Extrait de l’ouvrage "Les enfants peuvent bien attendre" Unicef France

Publié le mardi 19 janvier 2016 , mis à jour le mardi 19 janvier 2016

Source : https://www.unicef.fr

Auteur : Olivier PEYROUX Sociologue, spécialiste de la thématique des mineurs migrants et de la traite des êtres humains*

« « Mineurs isolés étrangers », « enfants roms », « mineurs victimes de traite des êtres humains » derrière ces termes qui renvoient à des situations de vulnérabilité se cachent des mineurs en réel danger qui échappent en partie ou en totalité à la protection de l’enfance classique. Si ce paradoxe au regard de la Convention internationale des droits de l’enfant ou de la loi sur l’enfance en danger du 5 mars 2007 semble ne plus alerter, il révèle la présence de stéréotypes qui traversent la société tout comme une partie des professionnels de l’enfance. Ce texte revient sur les pratiques récentes qui ont abouti à la construction de ces représentations pesant chaque jour davantage sur le sort des enfants en danger.

Pour commencer, intéressons-nous aux changements qu’a connu l’accueil des mineurs isolés étrangers au cours de ces 15 dernières années. À partir des années deux mille, dans les grandes agglomérations européennes, « les MIE » comme on les appelle en France, voient leur nombre augmenter chaque année. En 2009 le groupe de travail en charge de la question évalue leur nombre entre 4 000 et 6 000. En 2014, ils seraient entre 8 000 et 10 000 (1). Si cette augmentation est relativement importante rapportée à l’ensemble des enfants accueillis au sein des aides sociales à l’enfance, environ 300 000 (2), même si tous les MIE étaient pris en charge, ce qui est loin d’être le cas, ils représenteraient moins de 4 % des prises en charge.

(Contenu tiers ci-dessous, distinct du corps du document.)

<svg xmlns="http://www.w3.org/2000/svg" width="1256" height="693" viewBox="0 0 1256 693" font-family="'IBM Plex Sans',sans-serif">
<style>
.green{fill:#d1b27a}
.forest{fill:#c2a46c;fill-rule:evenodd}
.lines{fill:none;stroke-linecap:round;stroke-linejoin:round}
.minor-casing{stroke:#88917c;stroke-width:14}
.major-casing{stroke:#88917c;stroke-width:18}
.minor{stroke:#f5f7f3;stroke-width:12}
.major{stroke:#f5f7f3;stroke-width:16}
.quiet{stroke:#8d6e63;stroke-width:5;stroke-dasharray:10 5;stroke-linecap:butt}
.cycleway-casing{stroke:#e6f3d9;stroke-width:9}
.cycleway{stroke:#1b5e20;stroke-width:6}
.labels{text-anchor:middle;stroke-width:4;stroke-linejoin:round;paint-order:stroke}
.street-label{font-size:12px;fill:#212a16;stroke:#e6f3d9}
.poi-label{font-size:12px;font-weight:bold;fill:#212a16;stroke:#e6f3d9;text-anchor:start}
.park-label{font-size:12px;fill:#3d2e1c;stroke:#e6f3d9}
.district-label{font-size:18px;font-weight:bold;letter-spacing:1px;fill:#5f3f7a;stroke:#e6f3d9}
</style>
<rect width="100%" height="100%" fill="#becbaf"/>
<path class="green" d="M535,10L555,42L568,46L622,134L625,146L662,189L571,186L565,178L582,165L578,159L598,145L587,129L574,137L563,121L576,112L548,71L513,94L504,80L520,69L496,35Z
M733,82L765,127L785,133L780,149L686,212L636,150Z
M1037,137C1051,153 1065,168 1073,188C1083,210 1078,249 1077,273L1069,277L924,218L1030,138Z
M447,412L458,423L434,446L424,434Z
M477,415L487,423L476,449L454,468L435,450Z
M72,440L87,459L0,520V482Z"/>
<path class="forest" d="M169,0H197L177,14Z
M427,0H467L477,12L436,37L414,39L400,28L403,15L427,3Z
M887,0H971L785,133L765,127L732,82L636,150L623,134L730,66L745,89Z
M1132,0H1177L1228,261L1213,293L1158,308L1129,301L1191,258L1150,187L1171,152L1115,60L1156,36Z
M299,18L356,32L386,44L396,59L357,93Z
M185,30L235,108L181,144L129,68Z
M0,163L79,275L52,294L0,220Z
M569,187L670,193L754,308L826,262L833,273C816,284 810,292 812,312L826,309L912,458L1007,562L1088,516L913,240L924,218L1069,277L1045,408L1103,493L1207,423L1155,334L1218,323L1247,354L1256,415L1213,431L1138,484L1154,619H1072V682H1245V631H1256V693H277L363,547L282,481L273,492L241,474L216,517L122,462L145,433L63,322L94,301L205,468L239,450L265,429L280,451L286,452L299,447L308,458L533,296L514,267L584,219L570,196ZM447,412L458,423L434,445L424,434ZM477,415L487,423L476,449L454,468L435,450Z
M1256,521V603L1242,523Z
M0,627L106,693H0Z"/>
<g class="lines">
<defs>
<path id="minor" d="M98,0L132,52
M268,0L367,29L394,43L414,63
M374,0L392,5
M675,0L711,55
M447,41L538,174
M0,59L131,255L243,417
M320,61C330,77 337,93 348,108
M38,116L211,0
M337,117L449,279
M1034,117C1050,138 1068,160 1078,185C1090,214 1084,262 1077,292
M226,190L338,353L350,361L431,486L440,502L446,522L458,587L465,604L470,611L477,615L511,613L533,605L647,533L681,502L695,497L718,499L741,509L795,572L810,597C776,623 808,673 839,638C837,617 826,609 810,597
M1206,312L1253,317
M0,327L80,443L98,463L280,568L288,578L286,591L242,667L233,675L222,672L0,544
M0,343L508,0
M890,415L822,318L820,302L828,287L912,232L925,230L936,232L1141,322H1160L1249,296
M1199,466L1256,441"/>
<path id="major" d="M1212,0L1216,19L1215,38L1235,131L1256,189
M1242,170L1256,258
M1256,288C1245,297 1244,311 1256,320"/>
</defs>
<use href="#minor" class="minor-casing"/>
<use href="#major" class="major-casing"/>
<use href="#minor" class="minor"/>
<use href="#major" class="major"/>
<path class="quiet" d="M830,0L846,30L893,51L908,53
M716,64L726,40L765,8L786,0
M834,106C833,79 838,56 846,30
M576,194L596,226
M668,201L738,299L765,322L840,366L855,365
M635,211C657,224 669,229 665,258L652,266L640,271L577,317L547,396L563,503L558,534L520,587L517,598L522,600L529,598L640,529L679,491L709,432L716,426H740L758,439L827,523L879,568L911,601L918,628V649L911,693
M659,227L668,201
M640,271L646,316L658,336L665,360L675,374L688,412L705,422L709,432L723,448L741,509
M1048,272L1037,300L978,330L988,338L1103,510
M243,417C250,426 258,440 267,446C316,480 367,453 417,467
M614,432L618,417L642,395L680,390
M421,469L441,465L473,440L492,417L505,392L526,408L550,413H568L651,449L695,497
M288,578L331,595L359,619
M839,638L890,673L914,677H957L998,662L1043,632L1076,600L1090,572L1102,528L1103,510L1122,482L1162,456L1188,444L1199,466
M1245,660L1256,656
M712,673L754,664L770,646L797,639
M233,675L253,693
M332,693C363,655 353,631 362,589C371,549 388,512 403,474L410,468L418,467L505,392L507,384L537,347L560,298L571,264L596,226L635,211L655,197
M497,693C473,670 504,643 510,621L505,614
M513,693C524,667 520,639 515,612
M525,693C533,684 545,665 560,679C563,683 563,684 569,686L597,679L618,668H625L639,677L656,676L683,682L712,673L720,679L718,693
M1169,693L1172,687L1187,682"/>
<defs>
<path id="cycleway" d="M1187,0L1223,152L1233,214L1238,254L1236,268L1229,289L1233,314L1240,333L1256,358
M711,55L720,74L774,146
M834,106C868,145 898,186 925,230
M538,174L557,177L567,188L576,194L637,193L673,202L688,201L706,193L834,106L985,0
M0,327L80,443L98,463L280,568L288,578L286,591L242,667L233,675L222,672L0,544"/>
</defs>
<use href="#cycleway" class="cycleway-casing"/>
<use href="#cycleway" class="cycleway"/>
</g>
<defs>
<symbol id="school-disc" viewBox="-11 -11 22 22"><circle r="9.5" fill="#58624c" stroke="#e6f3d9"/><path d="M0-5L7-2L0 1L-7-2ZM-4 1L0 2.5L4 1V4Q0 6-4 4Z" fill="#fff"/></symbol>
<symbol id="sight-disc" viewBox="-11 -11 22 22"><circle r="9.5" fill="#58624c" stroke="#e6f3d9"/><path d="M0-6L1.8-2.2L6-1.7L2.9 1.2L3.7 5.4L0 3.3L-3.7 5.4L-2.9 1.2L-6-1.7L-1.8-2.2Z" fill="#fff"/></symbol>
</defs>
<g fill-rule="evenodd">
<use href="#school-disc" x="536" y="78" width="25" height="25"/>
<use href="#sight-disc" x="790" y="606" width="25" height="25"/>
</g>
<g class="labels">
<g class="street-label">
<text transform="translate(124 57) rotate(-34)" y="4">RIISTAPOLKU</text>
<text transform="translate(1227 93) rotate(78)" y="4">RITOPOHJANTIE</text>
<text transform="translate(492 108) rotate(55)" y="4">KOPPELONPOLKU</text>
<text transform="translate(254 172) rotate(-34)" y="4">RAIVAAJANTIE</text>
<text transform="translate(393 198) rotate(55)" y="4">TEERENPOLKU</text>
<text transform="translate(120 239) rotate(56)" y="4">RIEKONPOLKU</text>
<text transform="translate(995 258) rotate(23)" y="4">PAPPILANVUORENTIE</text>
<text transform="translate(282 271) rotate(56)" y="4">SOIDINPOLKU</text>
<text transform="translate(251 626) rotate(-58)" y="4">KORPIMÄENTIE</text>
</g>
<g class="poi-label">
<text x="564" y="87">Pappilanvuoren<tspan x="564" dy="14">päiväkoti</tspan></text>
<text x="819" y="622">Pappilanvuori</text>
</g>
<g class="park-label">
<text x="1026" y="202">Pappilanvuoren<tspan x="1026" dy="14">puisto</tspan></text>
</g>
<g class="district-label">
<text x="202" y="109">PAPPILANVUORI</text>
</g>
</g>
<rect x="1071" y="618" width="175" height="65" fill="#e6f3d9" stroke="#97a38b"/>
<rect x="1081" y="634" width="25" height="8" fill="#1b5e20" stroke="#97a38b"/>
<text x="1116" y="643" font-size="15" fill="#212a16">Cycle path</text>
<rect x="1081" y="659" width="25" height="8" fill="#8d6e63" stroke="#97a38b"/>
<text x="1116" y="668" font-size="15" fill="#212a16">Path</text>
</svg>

Au début des années deux mille, l’État à travers la mise en place du dispositif dit « Versini » (3) et surtout les conseils généraux les plus exposés (Seine-Saint-Denis et Paris) ont cherché à s’adapter à ces nouveaux publics en augmentant leur capacité d’accueil et en développant des partenariats avec des associations (4) afin de permettre à ces jeunes de suivre des formations diplômantes. Malgré leur diversité, la grande majorité de ces fameux MIE, une fois pris en charge, ont validé leur cursus scolaire sans poser de difficultés particulières (5). Pour la collectivité tout entière cet effort financier (6), respectueux des grands principes de la protection de l’enfance, était un investissement bénéfique. Ces jeunes étaient formés dans des secteurs dits en « tension » c’est-à-dire là où le déficit de main-d’œuvre était important. Détenteurs d’un travail déclaré ils obtenaient un titre de séjour leur permettant de rester légalement sur le territoire.

Au bout de quelques années, en raison de l’absence de répartition de l’effort financier entre les départements, à peine une dizaine devait assumer la prise en charge de l’ensemble de ces mineurs, les conseils généraux les plus impactés ont cherché à limiter les coûts des prises en charge. Ils ont opté pour des dispositifs, pour les plus de 16 ans, cinq à dix fois moins chers qu’une place dans un foyer de l’enfance classique mais n’offrant aucun débouché dans la société. Dans ces nouvelles structures dédiées aux MIE le suivi éducatif se résume à une visite hebdomadaire par un « accompagnant social », terme masquant un personnel non diplômé et peu payé, pour remettre au jeune son argent de poche. Ces « mises à l’abri » ne débouchent quasiment jamais sur l’inscription de ces mineurs dans un cursus scolaire ou professionnel diplômant. Par ailleurs, l’absence de mixité avec des jeunes français freine considérablement l’apprentissage de la langue et des codes de la société. Ainsi, plutôt que de rester 2 ans dans un hôtel social avant de se retrouver dans une situation de clandestinité à 18 ans, de nombreux mineurs décident de fuguer donnant l’impression qu’ils sont réfractaires à toute prise en charge institutionnelle. Par ailleurs, dans les grandes villes, les filtres pour l’entrée dans le dispositif de protection se multiplient. Ils s’assimilent de plus en plus aux méthodes utilisées pour sélectionner les demandeurs d’asile. Les opérateurs publics et parfois associatifs cherchent à déterminer l’âge du mineur, la présence de faux papiers, la cohérence du discours, la véracité de l’isolement (7), etc.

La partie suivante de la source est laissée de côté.